Jonathan Griffiths is Professor of Intellectual Property Law at Queen Mary University of London. His research interests lie predominantly in copyright law (particularly European copyright law) and in the relationship between intellectual property law and fundamental rights. He is the editor of the “United Kingdom” chapter of the leading international treatise on "International Copyright Law & Practice" (ed. Bently) and is a member of the editorial and advisory boards of the Journal of Media Law, the Media & Arts Law Review, and the Nottingham Law Journal. He is a member of the European Copyright Society, a group of scholars founded with the aim of creating a platform for critical and independent scholarly thinking on European copyright law.

Tuomas Mylly is Professor of Commercial Law at Faculty of Law, University of Turku (Finland) and director of the IPR University Center. He has previously held a chair of European Economic Law.

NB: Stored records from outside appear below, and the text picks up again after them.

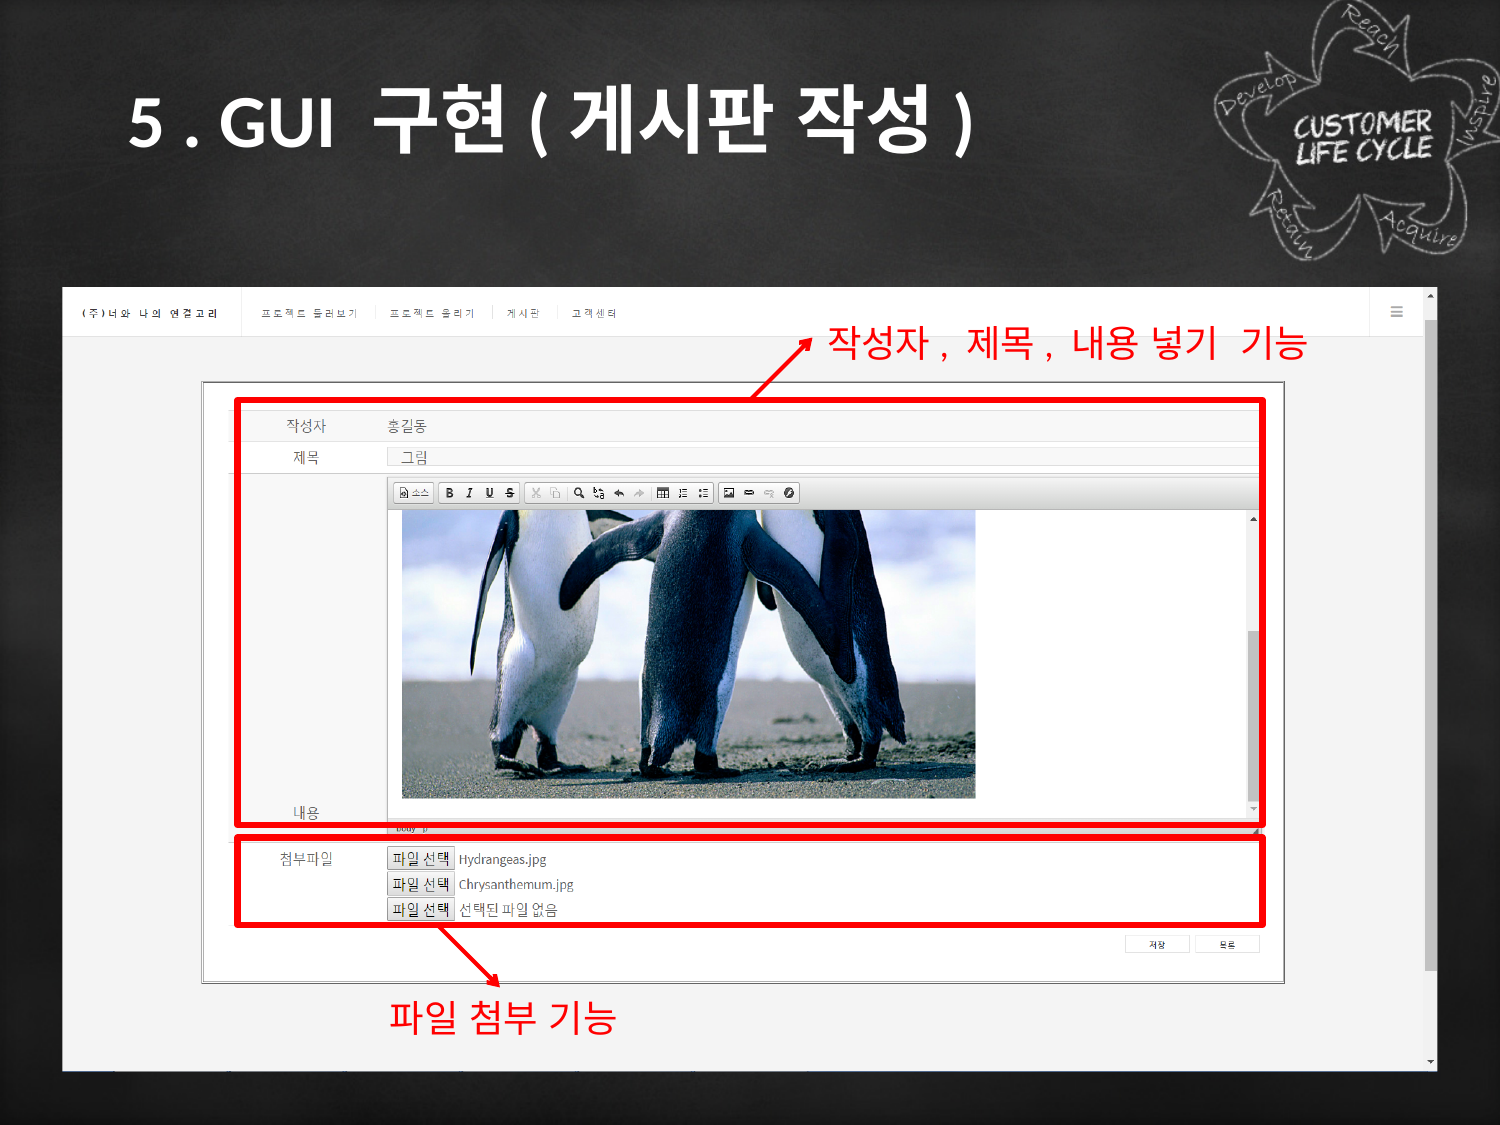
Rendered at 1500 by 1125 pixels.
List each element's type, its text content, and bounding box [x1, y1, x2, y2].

picture [0, 0, 1500, 1125]
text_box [437, 924, 501, 988]
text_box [749, 337, 813, 401]
title 5 . GUI 구현(게시판 작성) [112, 24, 1388, 212]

His research interests lie in European and global intellectual property, competition and constitutional law, and their interactions. His current research is focused on the historical evolution of international and European intellectual property protection and constitutional and other aspects of IP protection.

Summary

This collection of essays, written by international experts and covering a range of different areas of intellectual property law, draws on constitutional theory, and particularly on ideas of "new constitutionalism", to engage with the complex array of contemporary legal constraints on intellectual property law-making.